> _PROBLEM_:
Every line with "visualized" in it should be copied from the data.

> _RECORDS FOR THIS TASK_:
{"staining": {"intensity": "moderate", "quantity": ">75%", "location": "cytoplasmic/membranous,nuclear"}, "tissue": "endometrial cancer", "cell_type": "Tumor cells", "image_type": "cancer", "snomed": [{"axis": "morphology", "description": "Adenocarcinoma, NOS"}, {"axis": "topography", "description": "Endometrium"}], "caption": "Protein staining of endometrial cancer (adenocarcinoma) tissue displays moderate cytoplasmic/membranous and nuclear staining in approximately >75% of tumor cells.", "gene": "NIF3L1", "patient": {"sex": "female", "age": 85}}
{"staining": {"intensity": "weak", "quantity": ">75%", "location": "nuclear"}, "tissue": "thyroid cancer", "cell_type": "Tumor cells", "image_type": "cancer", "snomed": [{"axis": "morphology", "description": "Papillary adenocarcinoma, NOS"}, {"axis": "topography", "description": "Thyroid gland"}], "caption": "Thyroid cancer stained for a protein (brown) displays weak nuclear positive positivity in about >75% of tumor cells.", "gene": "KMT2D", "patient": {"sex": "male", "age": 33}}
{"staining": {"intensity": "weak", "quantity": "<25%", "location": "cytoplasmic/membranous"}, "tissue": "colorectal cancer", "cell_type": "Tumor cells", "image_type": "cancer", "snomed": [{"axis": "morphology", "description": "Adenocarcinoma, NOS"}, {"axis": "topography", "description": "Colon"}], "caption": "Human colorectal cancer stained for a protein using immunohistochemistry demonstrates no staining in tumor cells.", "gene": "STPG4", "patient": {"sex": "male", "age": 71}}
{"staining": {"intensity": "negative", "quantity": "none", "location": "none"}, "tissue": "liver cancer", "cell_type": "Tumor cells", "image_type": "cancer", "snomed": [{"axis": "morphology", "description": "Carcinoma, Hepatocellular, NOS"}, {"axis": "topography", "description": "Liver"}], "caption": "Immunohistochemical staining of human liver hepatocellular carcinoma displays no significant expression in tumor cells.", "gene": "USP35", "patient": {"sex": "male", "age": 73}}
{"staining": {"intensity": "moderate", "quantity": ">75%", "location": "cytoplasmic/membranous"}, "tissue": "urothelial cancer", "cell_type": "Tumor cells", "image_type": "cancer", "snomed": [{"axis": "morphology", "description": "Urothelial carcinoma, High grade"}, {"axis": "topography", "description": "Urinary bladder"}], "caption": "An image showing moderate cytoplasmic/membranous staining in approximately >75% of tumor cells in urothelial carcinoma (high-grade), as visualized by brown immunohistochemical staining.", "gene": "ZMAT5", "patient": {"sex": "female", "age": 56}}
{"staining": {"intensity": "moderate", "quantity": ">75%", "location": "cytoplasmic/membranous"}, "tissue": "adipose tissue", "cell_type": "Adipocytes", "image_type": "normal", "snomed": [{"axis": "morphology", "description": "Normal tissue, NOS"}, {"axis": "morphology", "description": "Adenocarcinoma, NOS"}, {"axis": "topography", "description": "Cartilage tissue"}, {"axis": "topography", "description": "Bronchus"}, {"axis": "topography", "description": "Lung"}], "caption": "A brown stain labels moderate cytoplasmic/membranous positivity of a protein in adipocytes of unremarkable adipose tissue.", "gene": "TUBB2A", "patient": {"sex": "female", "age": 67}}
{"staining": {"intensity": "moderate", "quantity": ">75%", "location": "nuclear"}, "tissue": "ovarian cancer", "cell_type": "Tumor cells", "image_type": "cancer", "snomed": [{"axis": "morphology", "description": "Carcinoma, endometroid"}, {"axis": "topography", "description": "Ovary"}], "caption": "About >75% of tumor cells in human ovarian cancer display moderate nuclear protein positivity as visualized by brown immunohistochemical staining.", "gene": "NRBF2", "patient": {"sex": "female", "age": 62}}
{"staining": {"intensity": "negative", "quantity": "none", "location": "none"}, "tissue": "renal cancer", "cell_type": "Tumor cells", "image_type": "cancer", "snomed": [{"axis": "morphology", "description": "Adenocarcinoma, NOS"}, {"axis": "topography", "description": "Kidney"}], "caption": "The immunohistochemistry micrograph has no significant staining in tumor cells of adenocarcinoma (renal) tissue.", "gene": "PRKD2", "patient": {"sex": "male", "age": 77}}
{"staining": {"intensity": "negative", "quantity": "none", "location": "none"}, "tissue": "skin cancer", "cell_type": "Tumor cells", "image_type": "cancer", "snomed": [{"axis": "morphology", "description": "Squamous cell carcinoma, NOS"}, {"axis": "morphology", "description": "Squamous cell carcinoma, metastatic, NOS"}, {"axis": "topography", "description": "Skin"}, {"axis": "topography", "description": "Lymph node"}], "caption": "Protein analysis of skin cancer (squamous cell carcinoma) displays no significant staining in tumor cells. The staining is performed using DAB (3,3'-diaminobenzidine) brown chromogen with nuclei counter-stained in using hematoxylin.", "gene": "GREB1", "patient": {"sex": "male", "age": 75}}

> _SOLUTION TO THIS PROBLEM_:
{"staining": {"intensity": "moderate", "quantity": ">75%", "location": "cytoplasmic/membranous"}, "tissue": "urothelial cancer", "cell_type": "Tumor cells", "image_type": "cancer", "snomed": [{"axis": "morphology", "description": "Urothelial carcinoma, High grade"}, {"axis": "topography", "description": "Urinary bladder"}], "caption": "An image showing moderate cytoplasmic/membranous staining in approximately >75% of tumor cells in urothelial carcinoma (high-grade), as visualized by brown immunohistochemical staining.", "gene": "ZMAT5", "patient": {"sex": "female", "age": 56}}
{"staining": {"intensity": "moderate", "quantity": ">75%", "location": "nuclear"}, "tissue": "ovarian cancer", "cell_type": "Tumor cells", "image_type": "cancer", "snomed": [{"axis": "morphology", "description": "Carcinoma, endometroid"}, {"axis": "topography", "description": "Ovary"}], "caption": "About >75% of tumor cells in human ovarian cancer display moderate nuclear protein positivity as visualized by brown immunohistochemical staining.", "gene": "NRBF2", "patient": {"sex": "female", "age": 62}}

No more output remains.